Nous voulons être toujours plus écologiques, inclusifs et précurseurs. Nos trois MOB Hotels sont les seuls d’Europe à être certifiés en agriculture biologique. Nous fabriquons nos propres shampoings en produits naturels et organiques, c’est une démarche qui nous a pris trois ans de processus ! L’année prochaine à Cannes durant le Festival, nous ouvrirons notre « Villa Medicis MOB Hotel » dans l’objectif de s’engager autour du film documentaire. Un futur « MOB Hotel » doit s’implanter dans le parc naturel de la Haute Vallée de Chevreuse, dans les Yvelines. Le principe sera d’offrir une hôtellerie rurale, presque paysanne, avec cette idée d’immersion totale dans des prairies, avec de l’élevage, du maraîchage…Nous discutons avec la mairie, la préfecture, la direction du parc naturel pour obtenir toutes les validations.

Données extraites:
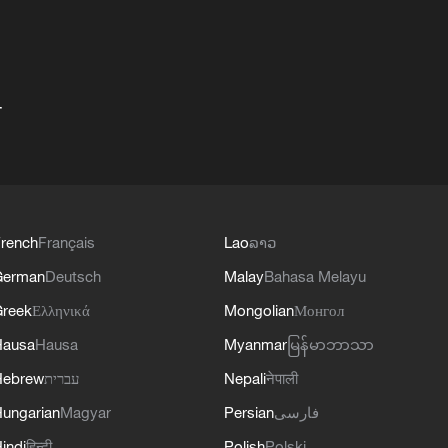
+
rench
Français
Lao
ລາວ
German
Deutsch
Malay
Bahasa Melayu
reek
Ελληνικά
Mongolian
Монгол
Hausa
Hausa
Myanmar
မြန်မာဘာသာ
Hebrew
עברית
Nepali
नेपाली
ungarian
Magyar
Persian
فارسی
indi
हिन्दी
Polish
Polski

==

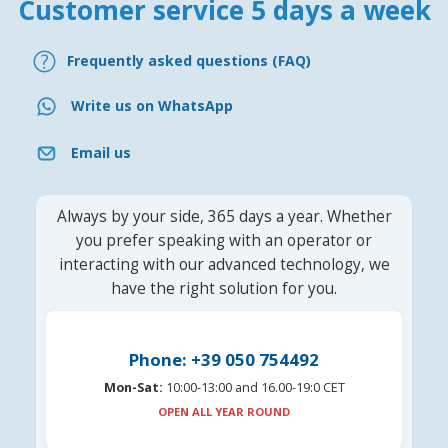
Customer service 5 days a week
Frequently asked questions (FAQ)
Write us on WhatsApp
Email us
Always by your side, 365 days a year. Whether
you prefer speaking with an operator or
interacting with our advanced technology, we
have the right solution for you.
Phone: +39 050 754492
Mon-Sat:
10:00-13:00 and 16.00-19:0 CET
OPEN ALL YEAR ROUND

Énoncé du problème: Recopiez fidèlement le passage de l'extrait sur les MOB Hotels qui commence aux mots « Nous voulons être » et s'arrête après « toutes les validations. ». Ces enregistrements viennent d'une autre source.

Résultat obtenu:
Nous voulons être toujours plus écologiques, inclusifs et précurseurs. Nos trois MOB Hotels sont les seuls d’Europe à être certifiés en agriculture biologique. Nous fabriquons nos propres shampoings en produits naturels et organiques, c’est une démarche qui nous a pris trois ans de processus ! L’année prochaine à Cannes durant le Festival, nous ouvrirons notre « Villa Medicis MOB Hotel » dans l’objectif de s’engager autour du film documentaire. Un futur « MOB Hotel » doit s’implanter dans le parc naturel de la Haute Vallée de Chevreuse, dans les Yvelines. Le principe sera d’offrir une hôtellerie rurale, presque paysanne, avec cette idée d’immersion totale dans des prairies, avec de l’élevage, du maraîchage…Nous discutons avec la mairie, la préfecture, la direction du parc naturel pour obtenir toutes les validations.